Ok, also freu ich mich jetzt ne Runde  Danke dir filiale


----------



## CrossX (15. April 2013)

Ich will übernächsten Samstag mal hin, weil ich eh in der Ecke bin und mal das ZR Race 29 5.0 Probefahren. 

Aber wenn ich das hier lese, rufe ich doch lieber vorher nochmal an. Nicht das man 100km umsonst fährt. 
Ist im Store denn generell der Preis noch verhandelbar?


----------



## zett78 (15. April 2013)

CrossX schrieb:


> Ich will übernächsten Samstag mal hin, weil ich eh in der Ecke bin und mal das ZR Race 29 5.0 Probefahren.
> 
> Aber wenn ich das hier lese, rufe ich doch lieber vorher nochmal an. Nicht das man 100km umsonst fährt.
> Ist im Store denn generell der Preis noch verhandelbar?
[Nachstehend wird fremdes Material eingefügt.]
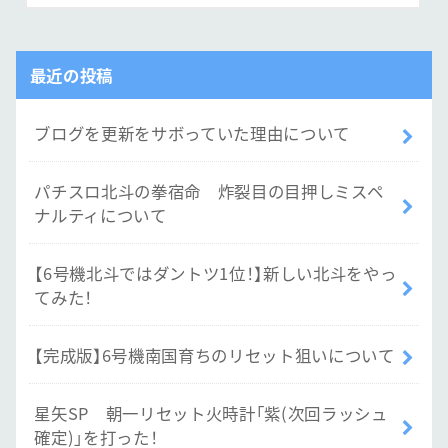
最近の投稿
ブログを更新をサボっていた理由について
パチスロ北斗の拳宿命 炸裂目の目押しミスペ
ナルティについて
【6号機北斗ではダントツ1位！】新しい北斗をやっ
てみた！
【完成版】6号機南国育ちのリセット狙いについて
星矢SP 朝一リセット火時計「紫(次回ラッシュ
確定)」を打った！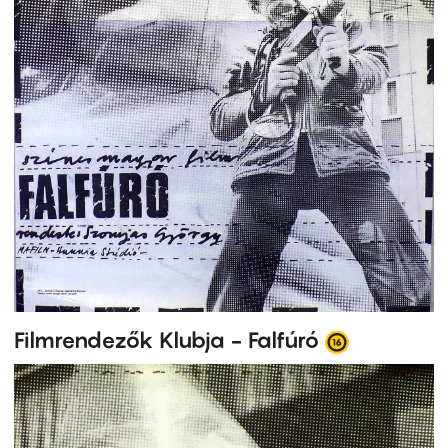
Filmrendezők Klubja - Falfúró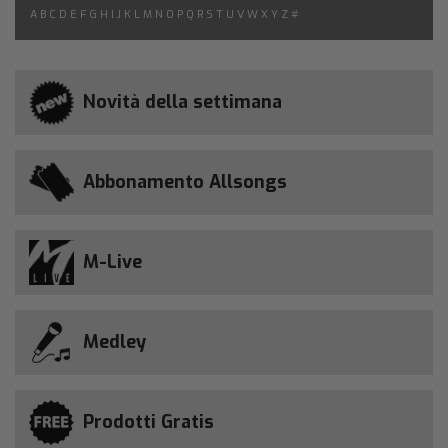
A
B
C
D
E
F
G
H
I
J
K
L
M
N
O
P
Q
R
S
T
U
V
W
X
Y
Z
#
Novità della settimana
Abbonamento Allsongs
M-Live
Medley
Prodotti Gratis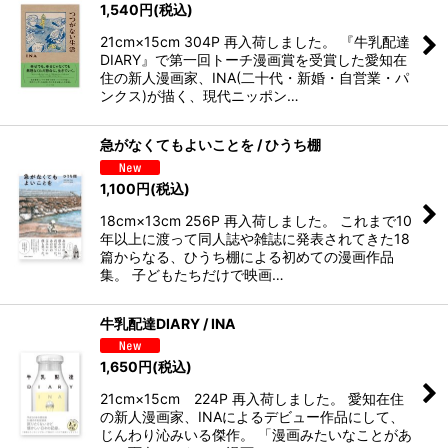
1,540
円
(税込)
21cm×15cm 304P 再入荷しました。 『牛乳配達
DIARY』で第一回トーチ漫画賞を受賞した愛知在
住の新人漫画家、INA(二十代・新婚・自営業・パ
ンクス)が描く、現代ニッポン…
急がなくてもよいことを / ひうち棚
1,100
円
(税込)
18cm×13cm 256P 再入荷しました。 これまで10
年以上に渡って同人誌や雑誌に発表されてきた18
篇からなる、ひうち棚による初めての漫画作品
集。 子どもたちだけで映画…
牛乳配達DIARY / INA
1,650
円
(税込)
21cm×15cm 224P 再入荷しました。 愛知在住
の新人漫画家、INAによるデビュー作品にして、
じんわり沁みいる傑作。 「漫画みたいなことがあ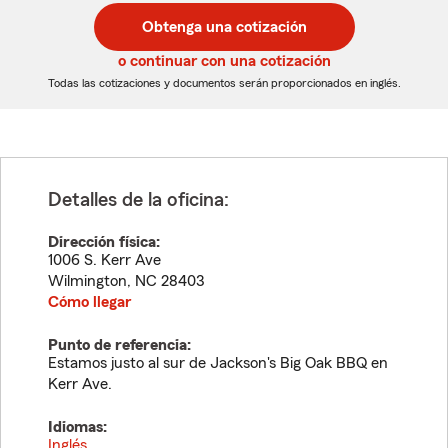
postal
postal
Obtenga una cotización
de
de
5
5
o continuar con una cotización
dígitos
dígitos
Todas las cotizaciones y documentos serán proporcionados en inglés.
Detalles de la oficina:
Dirección física:
1006 S. Kerr Ave
Wilmington
,
NC
28403
Cómo llegar
Punto de referencia:
Estamos justo al sur de Jackson's Big Oak BBQ en
Kerr Ave.
Idiomas:
Inglés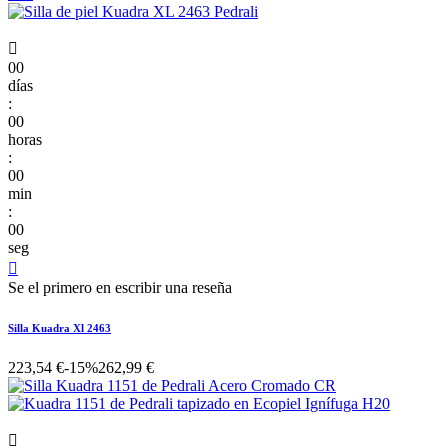

00
días
:
00
horas
:
00
min
:
00
seg

Se el primero en escribir una reseña
Silla Kuadra Xl 2463
223,54 €
-15%
262,99 €

Noch ist im Store nix verhandelbar, weil nicht offen.
Im alten Ladengeschäft gabs dann schon mal etwsa Zubehör dazu, kannst du aber auch alles in den anderen Radon-Themen nachlesen.
Wie das in Zukunft sein wird, wird sich dann nach der Eröffnung zeigen!


----------



## MTB-News.de




----------



## Mandalay79 (15. April 2013)

Auf jeden Fall vorher anrufen! Wäre ja schade, wenn sie es nicht da haben. Aber da ja Neueröffnung ist/war, denke ich, die "Regale und Lager" werden voll sein.

Das ist ein Porno Bike! Ich würde es wieder kaufen!


----------